Sarah looked down at her toes and sighed as she thought about how much she needed to paint them. The women began to look like dog women to Sarah. Bitches. She hoped that they would not vote and decide to begin to pee on anything to mark some territory or another. Boned she thought, and also the fact that these women represented a very possible air-headed waster and excuse of a God formation of female tissue. Sarah very bored by now, began to wonder what about the party meant intellectual or interesting. Sarah took leave of a quiet chuckle. Several children helped by a few babies began to pin a tail on the donkey. Unfortunately, the donkey was one of the baby mammas who yelped after a huge hat pin stuck her swelled post-childbirth bottom.

A few of the other uncouth and classless baby mammas began to whisper about all of the one night stands they got.

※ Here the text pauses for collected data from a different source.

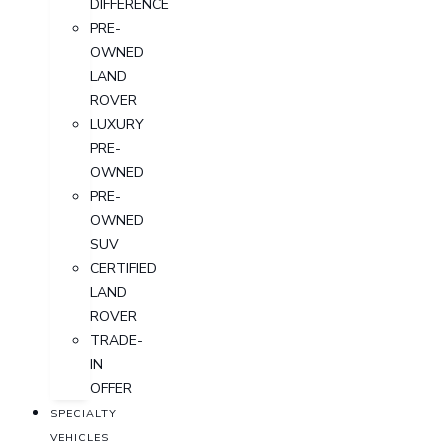
DIFFERENCE
PRE-
OWNED
LAND
ROVER
LUXURY
PRE-
OWNED
PRE-
OWNED
SUV
CERTIFIED
LAND
ROVER
TRADE-
IN
OFFER
SPECIALTY
VEHICLES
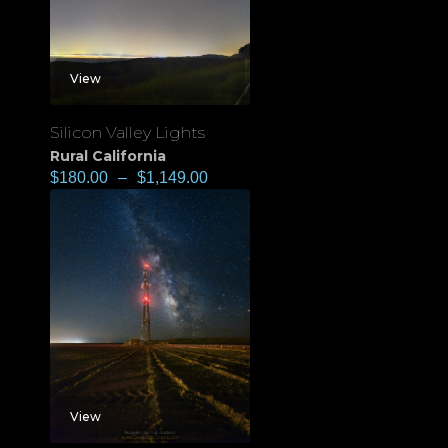
View
Silicon Valley Lights
Rural California
$
180.00
–
$
1,149.00
View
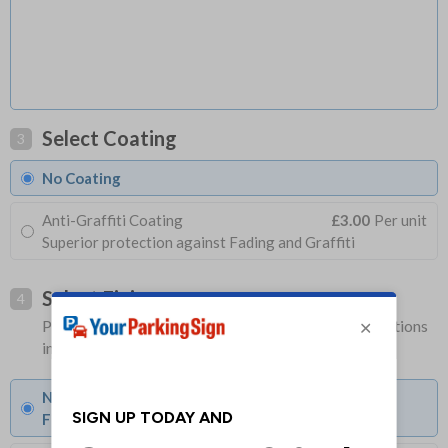
Select Coating
3
No Coating
Anti-Graffiti Coating
£3.00
Per unit
Superior protection against Fading and Graffiti
Select Fixings
4
Please allow 1-2 days longer for signs with fixing options
included
None
Fixings can be purchased separately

A cloud of laughter rose after dark bitch bragged about how she had made her baby daddy commit suicide. She had told him the night he did it the words that made him do it. “I’ll make sure you never get to see this baby,” she had told him the night he did himself in. She jutted out her huge belly right now, and as a memory reminder more to herself than the others, she then grinned big. Real big. The action which nearly knocked over the cupcake table, only made Sarah think of some time she had spent at the theater of the childbirth simulator. How much fun she had had. The workers who had strapped her in felt the reality of the fantasial, and imaginary evening of childbirth with such strength, she thought for sure they had bought her balloons that said, a baby boy. “Congratulations.” It was so much fun she had even felt like she had slapped her husband hard at the painful part.  She looked down at the eyes of her newborn son and said, “Wonderful, wonderful, wonderful boy.”